▸ Tarefa obrigatória 1
No relato da viagem à Patagônia, às margens de qual lago fica El Calafate?
▸ Tarefa obrigatória 2
Devolva, do relato da viagem à Patagônia, a passagem que se inicia pelas palavras que contêm "Do aeroporto para" e se encerra em "haver, por certo.".
━━ Trecho selecionado
Verão de 2004. Cheguei a Buenos Aires numa ensolarada tarde e, antes mesmo de instalar-me no hotel, apressei-me em comprar passagem para a Patagônia.
El Calafate é uma cidadezinha às margens do lago Argentino (o maior da Argentina), onde se chega após 3 horas de vôo rumo ao sul. Na chegada, o ar seco, o aspecto desolador da estepe patagônica impressionam.
Do aeroporto para o hotel, vê-se a vegetação amarela, típica das bordas dessa cordilheira que corta a América do Sul, e um lago de águas verdes. Na hospedagem, fui apresentado a algumas moças, de vários países. Eram inglesas, australianas, francesas e italianas, que abundavam. Uma festa feminina congregando nações naquele lugar remoto.
Se havia homens? Não me recordo. Devia haver, por certo.
O fato é que, apresentado às moças, relutava em crer que, daí a pouco, iríamos pra cama. Talvez não devesse, mas vou contar essa vantagem. Tive o privilégio de dormir com as mais belas moças que já deram a graça naquela região. Australianas e inglesas se destacaram prontamente, mas as francesas e italianas não deixaram a desejar. Nenhuma se recusou a dormir comigo, confidenciou-me a moça do livro de registro de hóspedes.
O leitor pode não ter idéia do que é dormir com uma australiana, tendo uma inglesa ao seu lado. Menos ainda, suponho, se acrescentarmos uma francesa, por cima. Podem não me crer, mas foi uma coisa linda, muito íntima.
Imagino que o cavalheiro leitor não tenha noção do que é ter duas beldades te exigindo atenção, e uma terceira ali, em cima de você, ronronando, suspirando a noite inteirinha, em movimentos ora suaves, ora bruscos, mas sempre gentis. A noite transcorre em infinito acerto, rumo à felicidade plena.
━━━━
━━ Registros
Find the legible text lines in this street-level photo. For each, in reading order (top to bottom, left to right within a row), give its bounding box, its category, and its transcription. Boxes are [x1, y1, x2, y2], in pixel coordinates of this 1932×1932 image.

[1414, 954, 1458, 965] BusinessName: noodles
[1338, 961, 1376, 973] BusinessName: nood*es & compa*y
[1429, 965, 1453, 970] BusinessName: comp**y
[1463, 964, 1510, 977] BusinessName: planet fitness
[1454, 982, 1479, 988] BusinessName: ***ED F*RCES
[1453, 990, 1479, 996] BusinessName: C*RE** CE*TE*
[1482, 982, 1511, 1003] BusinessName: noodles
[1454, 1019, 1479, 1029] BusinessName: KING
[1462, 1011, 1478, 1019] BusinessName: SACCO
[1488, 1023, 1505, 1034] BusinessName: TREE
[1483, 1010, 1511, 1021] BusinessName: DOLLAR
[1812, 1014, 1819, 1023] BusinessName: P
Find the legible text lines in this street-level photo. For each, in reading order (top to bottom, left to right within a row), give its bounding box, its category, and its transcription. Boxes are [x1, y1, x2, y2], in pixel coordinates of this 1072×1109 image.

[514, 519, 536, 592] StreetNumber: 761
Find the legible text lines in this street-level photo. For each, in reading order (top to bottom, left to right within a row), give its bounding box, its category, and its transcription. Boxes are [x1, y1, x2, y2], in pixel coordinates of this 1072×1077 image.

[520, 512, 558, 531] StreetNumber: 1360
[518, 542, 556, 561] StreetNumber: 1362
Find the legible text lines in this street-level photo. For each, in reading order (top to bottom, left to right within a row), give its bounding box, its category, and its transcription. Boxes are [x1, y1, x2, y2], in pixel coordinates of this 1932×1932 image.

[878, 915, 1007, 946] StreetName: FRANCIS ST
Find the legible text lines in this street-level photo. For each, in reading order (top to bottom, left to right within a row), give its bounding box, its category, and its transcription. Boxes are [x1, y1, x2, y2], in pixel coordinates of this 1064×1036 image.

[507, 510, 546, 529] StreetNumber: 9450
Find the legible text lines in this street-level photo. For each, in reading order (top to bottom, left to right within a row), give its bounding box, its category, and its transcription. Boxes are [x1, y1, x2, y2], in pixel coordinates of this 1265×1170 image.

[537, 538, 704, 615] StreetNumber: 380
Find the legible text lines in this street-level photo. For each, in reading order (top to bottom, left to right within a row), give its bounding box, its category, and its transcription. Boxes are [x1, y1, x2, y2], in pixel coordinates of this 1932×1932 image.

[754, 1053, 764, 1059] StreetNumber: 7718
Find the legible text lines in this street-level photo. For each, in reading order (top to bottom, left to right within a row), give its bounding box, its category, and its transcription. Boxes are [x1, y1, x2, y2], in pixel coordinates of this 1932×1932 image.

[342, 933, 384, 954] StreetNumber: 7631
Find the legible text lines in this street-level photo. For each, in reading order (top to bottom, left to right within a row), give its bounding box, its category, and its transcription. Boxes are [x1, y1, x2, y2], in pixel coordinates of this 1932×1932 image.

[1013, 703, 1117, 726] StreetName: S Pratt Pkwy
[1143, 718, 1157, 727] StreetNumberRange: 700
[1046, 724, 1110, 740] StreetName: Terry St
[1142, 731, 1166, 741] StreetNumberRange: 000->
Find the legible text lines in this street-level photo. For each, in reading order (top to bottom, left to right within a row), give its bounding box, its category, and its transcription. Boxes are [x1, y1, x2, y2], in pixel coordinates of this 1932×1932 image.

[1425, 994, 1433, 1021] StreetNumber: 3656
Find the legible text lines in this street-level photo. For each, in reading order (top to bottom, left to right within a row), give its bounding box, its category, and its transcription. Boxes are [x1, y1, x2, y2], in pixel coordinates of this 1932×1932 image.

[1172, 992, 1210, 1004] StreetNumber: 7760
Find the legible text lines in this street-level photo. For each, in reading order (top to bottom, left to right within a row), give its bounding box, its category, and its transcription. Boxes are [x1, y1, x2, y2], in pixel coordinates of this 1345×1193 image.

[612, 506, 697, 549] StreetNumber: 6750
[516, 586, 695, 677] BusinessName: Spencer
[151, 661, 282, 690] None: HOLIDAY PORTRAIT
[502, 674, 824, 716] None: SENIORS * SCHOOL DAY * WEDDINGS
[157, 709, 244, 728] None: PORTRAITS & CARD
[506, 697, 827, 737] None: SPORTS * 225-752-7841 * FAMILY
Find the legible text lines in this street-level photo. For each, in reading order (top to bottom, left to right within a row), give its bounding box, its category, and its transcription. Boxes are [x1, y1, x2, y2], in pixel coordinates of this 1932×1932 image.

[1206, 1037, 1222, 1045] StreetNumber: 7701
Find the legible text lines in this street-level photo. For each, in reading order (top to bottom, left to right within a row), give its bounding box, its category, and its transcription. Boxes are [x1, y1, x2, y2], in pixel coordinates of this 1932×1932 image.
━━━━
▸ Resposta correta 1
Do lago Argentino, o maior da Argentina.

▸ Resposta correta 2
Do aeroporto para o hotel, vê-se a vegetação amarela, típica das bordas dessa cordilheira que corta a América do Sul, e um lago de águas verdes. Na hospedagem, fui apresentado a algumas moças, de vários países. Eram inglesas, australianas, francesas e italianas, que abundavam. Uma festa feminina congregando nações naquele lugar remoto.
Se havia homens? Não me recordo. Devia haver, por certo.